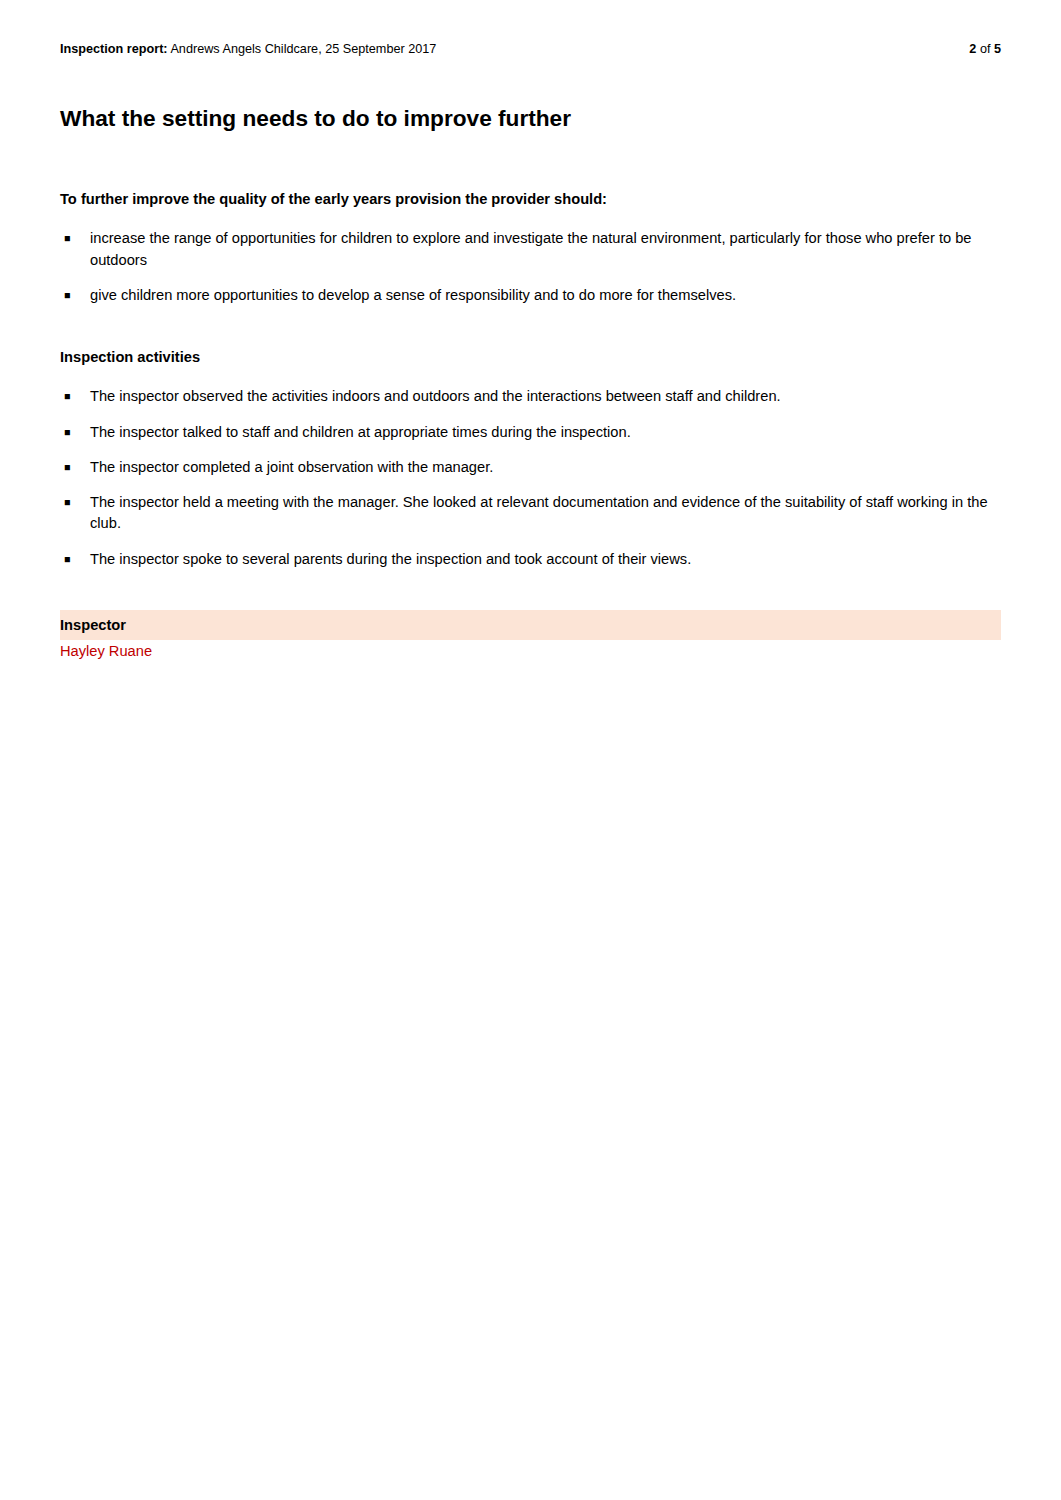Inspection report: Andrews Angels Childcare, 25 September 2017
2 of 5
What the setting needs to do to improve further
To further improve the quality of the early years provision the provider should:
increase the range of opportunities for children to explore and investigate the natural environment, particularly for those who prefer to be outdoors
give children more opportunities to develop a sense of responsibility and to do more for themselves.
Inspection activities
The inspector observed the activities indoors and outdoors and the interactions between staff and children.
The inspector talked to staff and children at appropriate times during the inspection.
The inspector completed a joint observation with the manager.
The inspector held a meeting with the manager. She looked at relevant documentation and evidence of the suitability of staff working in the club.
The inspector spoke to several parents during the inspection and took account of their views.
Inspector
Hayley Ruane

* [EXERCISE BRIEF]: Everything in the records goes into your answer exactly, except the pictures.

* [ANSWER SPACE]:
Inspection report: Andrews Angels Childcare, 25 September 2017
2 of 5
What the setting needs to do to improve further
To further improve the quality of the early years provision the provider should:
increase the range of opportunities for children to explore and investigate the natural environment, particularly for those who prefer to be outdoors
give children more opportunities to develop a sense of responsibility and to do more for themselves.
Inspection activities
The inspector observed the activities indoors and outdoors and the interactions between staff and children.
The inspector talked to staff and children at appropriate times during the inspection.
The inspector completed a joint observation with the manager.
The inspector held a meeting with the manager. She looked at relevant documentation and evidence of the suitability of staff working in the club.
The inspector spoke to several parents during the inspection and took account of their views.
Inspector
Hayley Ruane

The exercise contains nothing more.